A hive first conjures a colony of bees. We’re programmed to think of all aphorising associations like industrious production. Perhaps a bee is closer to a cell or an organ than a creature. Perhaps the hive is the beast. Like all beasts it has its majesty, its domain, but it also has fragility and clumsiness. Creatures are perceived in displaced and fabricated contexts. Zoo. Rooftop garden. Calendar.

Hives scratched into being are a different kind of colony. An overreaction of the body’s defenses. A tiny little architecture propped up to defend a swath of skin from something that was never threatening in the first place.

Noël Morical is all tied up in knots. Each knot is a whole thing that has a name and technique. Together they stand as a unit, as a body or as a home. History, as in the stories of battles and victories, teach the knot tying. Macrame is the craft of sailors between the hotter moments. Preparation. A repeated action that memorializes. Spanish sailors picked up the practice from moorish conquests. A long history of embellishment.

Max Byron Garett harnesses a different vocabulary of embellishment. Tsotckies. Function as a unit more than on their own. We’re accustomed to horses belonging to herds, so they are both the group and the individual, but Max is rewriting the hierarchies.

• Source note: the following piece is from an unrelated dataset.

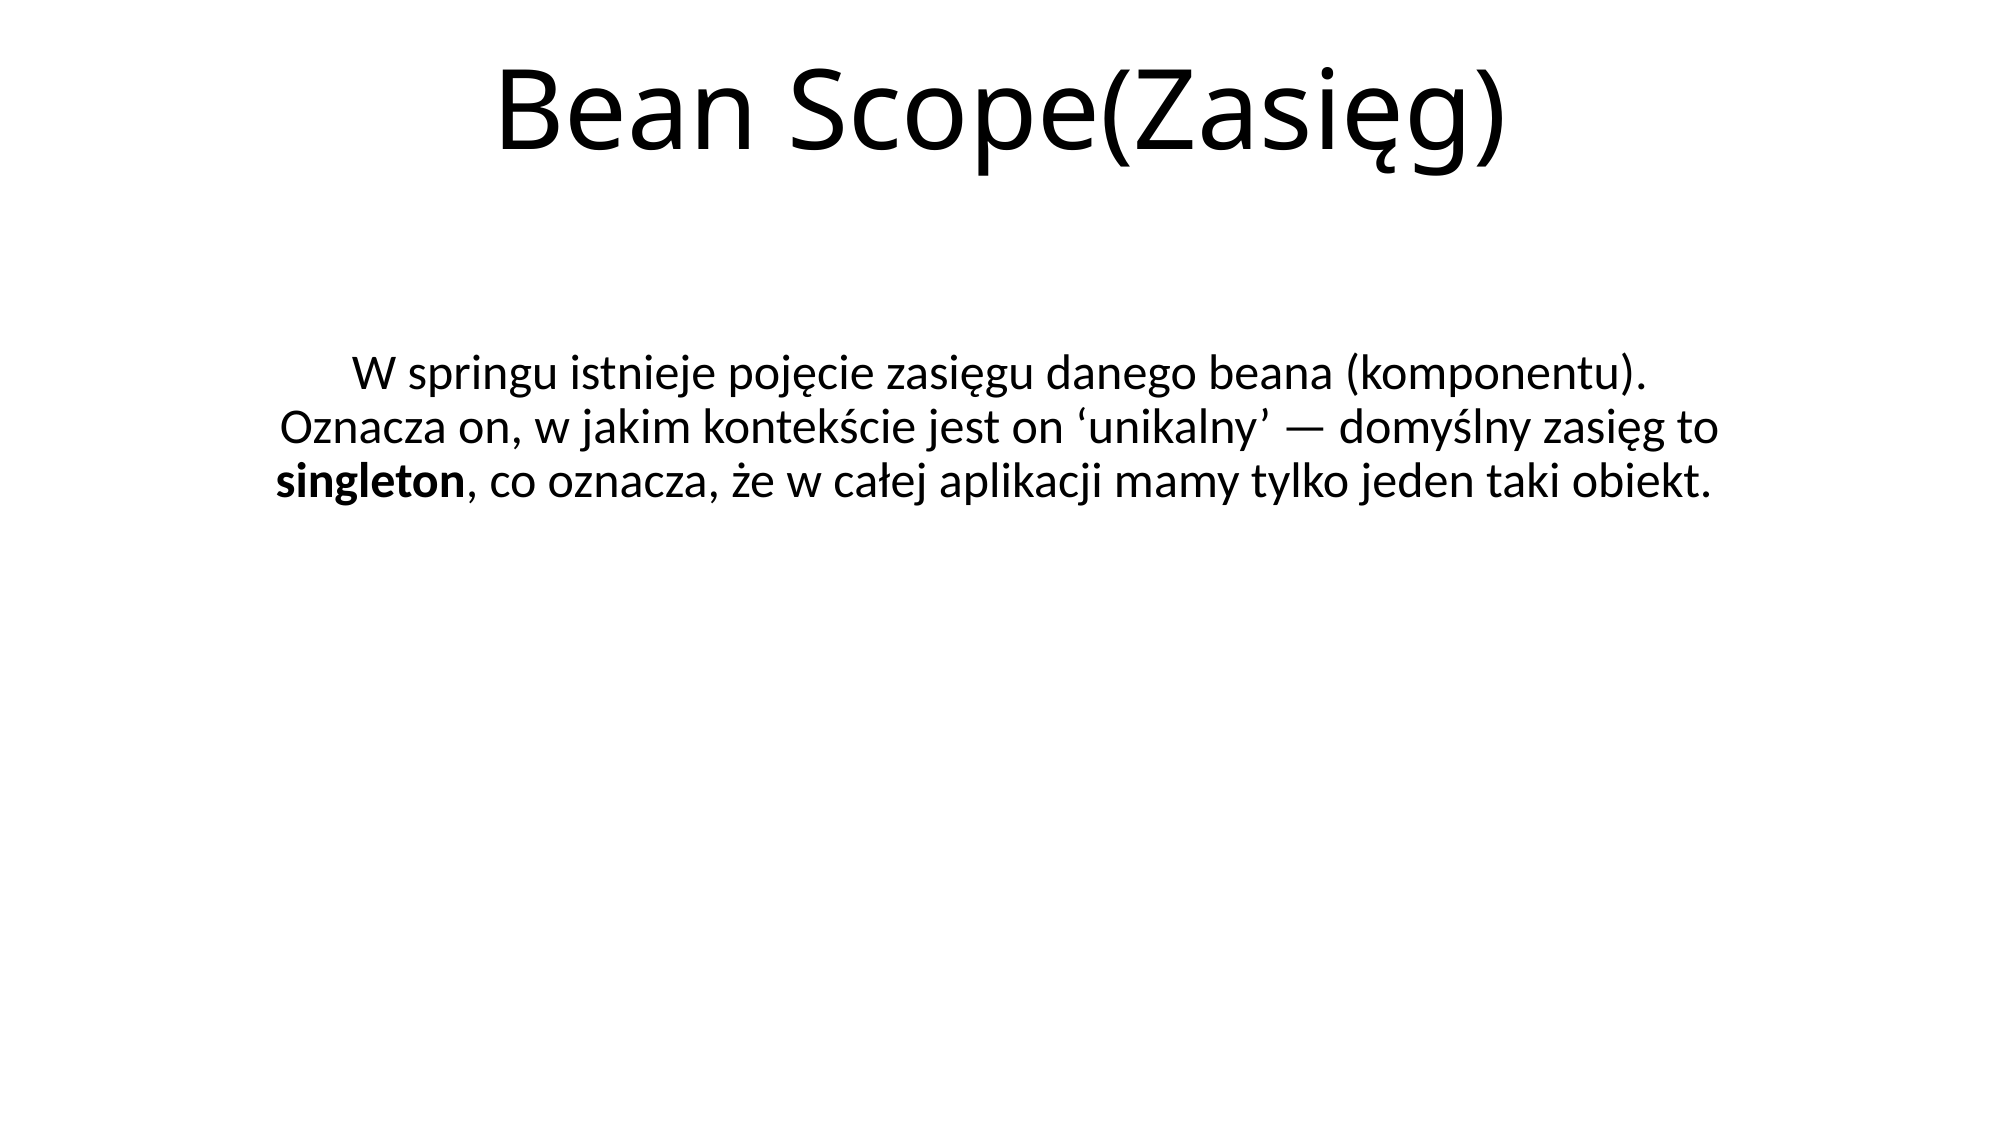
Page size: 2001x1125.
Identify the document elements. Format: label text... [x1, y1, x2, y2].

Color and too much color. We don’t have very good ways of saying this, but taste is forgiven the great warrior or athlete. The shoes or uniforms of our greatest tend toward piling too many of our most intense and synthetic color ways. Funny where the cycle meets. The most reviled, the marginalized, and the poor share the visual markers of our strongest and most revered. Too much, too loud, too shiny. 

We posture as though we always know the difference. Difference between an individual and the larger identity. Difference between good taste and bad. Between fierce and fierce. Noël hovers and Max ducks under, but they each hold their own somewhere between the rules of the game.